- _WHAT YOU ARE ASKED TO DO_: Please copy each line of the listing below precisely, excluding the images.

- _RECORDS PROVIDED_:
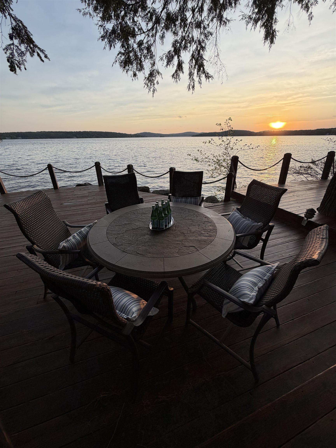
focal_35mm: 14
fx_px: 181
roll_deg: +0.7
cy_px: 224
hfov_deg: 85.7
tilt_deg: -26.0
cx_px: 168
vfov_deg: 102.1
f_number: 2.2
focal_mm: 2.22
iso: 50
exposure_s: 1/502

- _RESULT OF THE TASK_:
focal_35mm: 14
fx_px: 181
roll_deg: +0.7
cy_px: 224
hfov_deg: 85.7
tilt_deg: -26.0
cx_px: 168
vfov_deg: 102.1
f_number: 2.2
focal_mm: 2.22
iso: 50
exposure_s: 1/502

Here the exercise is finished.